Mince, Nao avait finalement remarqué son absence. La concernée n'avait rien entendu mais elle pouvait deviner qu'on lui demandait son avis sur l'accord. Elle s'éclaircit la gorge, reprit une gorgée de thé avant de jeter un dernier regard vers le bar. Reposant sa tasse, elle se lança.
Ou tout du moins, aller se lancer. Sa réponse fut coupée par la musique jazzy venant de la scène. Un piano avec un fredonnement. Délicat, léger, fragile. Puis plus rien. Elle tourna son regard vers la scène alors que la contrebasse et la batterie se lançait dans la mélodie. C'était elle, la jeune femme aux cheveux ébènes sur scène. Elle n'avait pas de micro, inutile dans cette salle à moitié vide. Sa voix était légère rauque, voilée. Shizuru ne pensait plus, elle écoutait cette mélodie douce, intime. Elle se mit à imaginer ces instants volés avec la chanteuse. Un soupir de plaisir dans une chambre. Un baiser délicat prenant de plus en plus de fougue. Sa tristesse quand elle la voit repartir le matin, serrant son oreiller. Quelques mots chuchotés au creux de l'oreille, un doux baiser, son sourire.
Shizuru se laissait entraîner, son regard vert émeraude sembler l'encourager dans sa fantaisie. Un amour doux, passionné, délicat, un espoir. Dans cet instant, Shizuru imagina une vie avec cette inconnue. La douceur de sa main sur sa joue, la tendresse de ses caresses, l'ardeur de ces baisers, les larmes d'inquiétude dans les moments dures, les sourires complices. C'était un rêve qu'elle aimerait avoir.
Puis la chanson finit, Nao applaudit puis dit à la serveuse de retourner travailler.

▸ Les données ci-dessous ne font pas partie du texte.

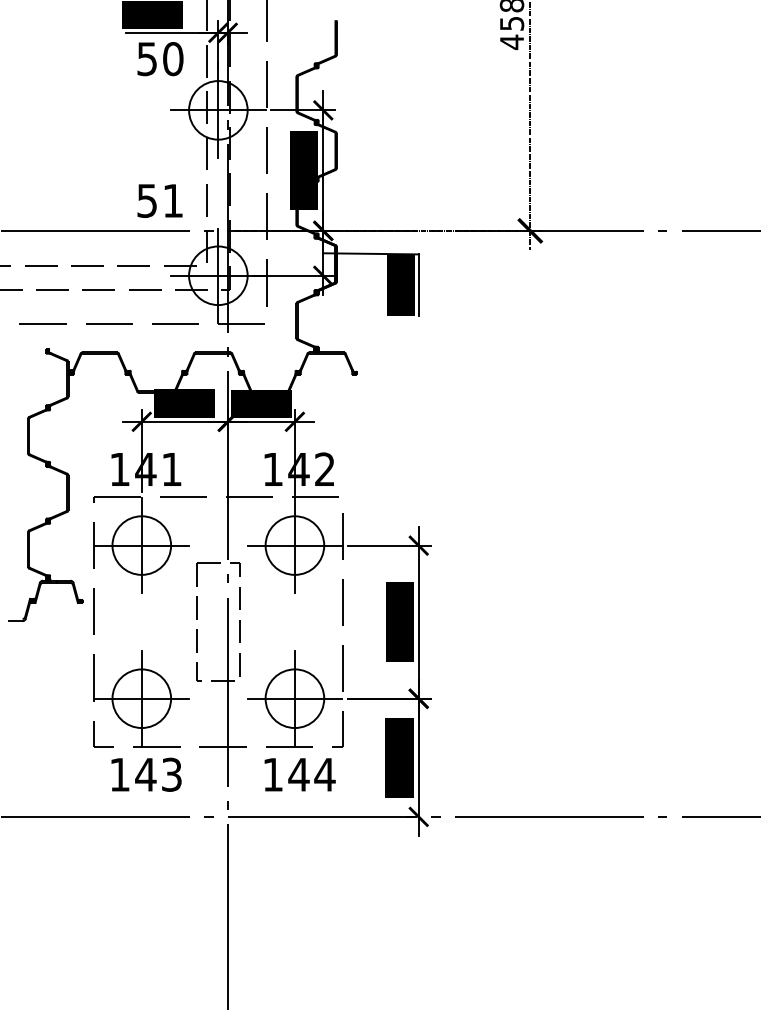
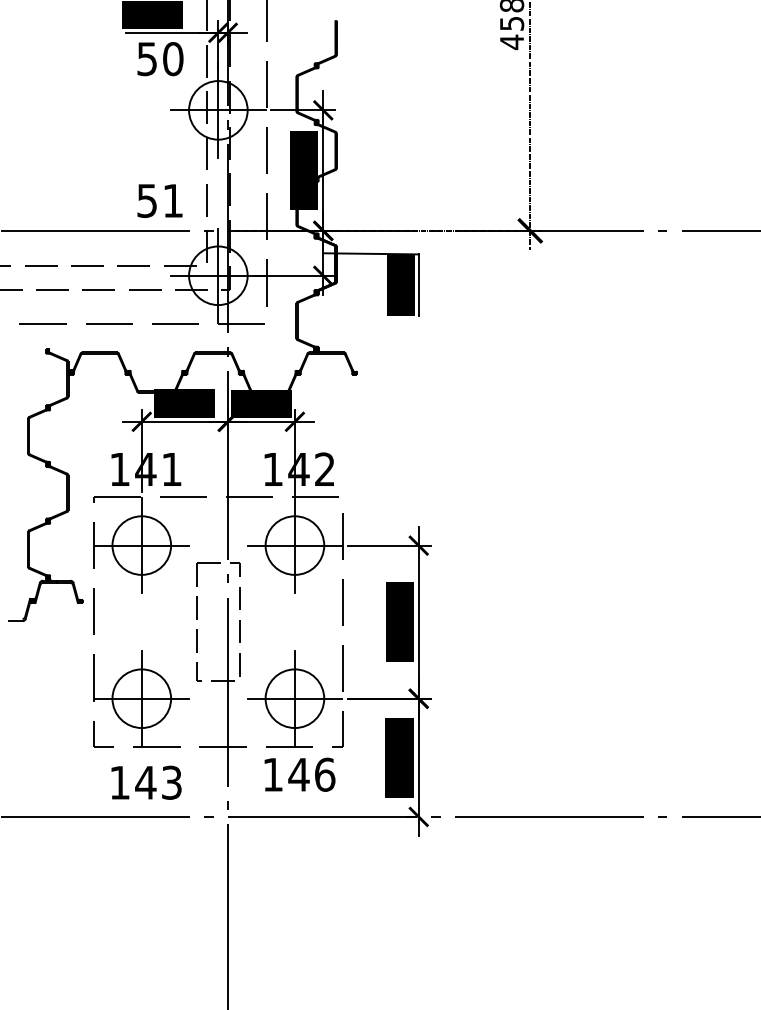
text at (146, 774) position: (146, 774) -> (146, 782)
text at (324, 774): 144 -> 146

Shizuru revint sur terre. A cette table, elle devait finaliser l'accord afin de pouvoir finalement rentrer. Finaliser l'accord ? Elle avait fini par céder. Pourquoi pas après tout, ce n'est pas très important et cette chanson lui avait redonnée... des sentiments, de la chaleur, de l'espoir, du rêve.
La brunette retourna finalement son attention sur Nao, lui posant une question :
- Quel est le titre de cette chanson ?
- Euh... Lullaby of Birdland. Répondit hésitante et déconcertée la propriétaire.
Shizuru se contenta de hocher la tête, ses doigts s'étaient mis à taper le rythme sur la table. Son regard revint une nouvelle fois vers le bar. L'arrivée de la serveuse arrêta sa respiration. Si elle se rappelait bien, Nao l'avait appelée par son nom sur scène... Natsuki. Natsuki, jeune femme aux cheveux ébènes et aux yeux émeraudes qui lui faisait tourner la tête. Ara, ara... apparemment, cette dernière avait pris une plus grande emprise sur elle, sur son cœur qu'elle ne le pensait.
Ressaisis-toi Shizuru. Tu n'es plus une petite fille. La réalité est cruelle. Tu en la connais pas, si tu lui parles, elle t'enverras sûrement valsée. Mais même si elle répondait, tu lui dirais quoi. ''Pendant un instant, Natsuki a saisi mon cœur, je crains qu'elle n'ait oublié de le rendre.'' Il faut voir les choses en face. Tu ne la connais pas, si ça se trouve c'est en horrible personne que tu ne pourras pas supporter. Ou qu'elle ait déjà quelqu'un, après tout elle semble proche de l'autre serveur. Tu as une chance sur cent que cela échoue. A quoi bon...
- Un instant je vous prie Nao. S'excusa Shizuru de façon inattendue, en se levant.
D'un pas décidé, elle se dirigea vers le bar, vers cette inconnue.
Si elle ne lui parlait pas, alors il était certain que ces moments imaginés avec elle ne se réaliseront jamais. Peut-être qu'on en peut pas tout le temps faire ce qu'on veut et que les choses ne se passent pas comme on le voudrait. Il y a une chose qu'il ne faut pas oublier : rien n'arrivera si elle n'essaye pas.
Quelques mètres la séparaient du bar, c'est à ce moment que Natsuki se retourna et lui adressa un sourire joyeux, sincère auquel Shizuru ne put que répondre. La réalité pourrait être encore mieux que le rêve.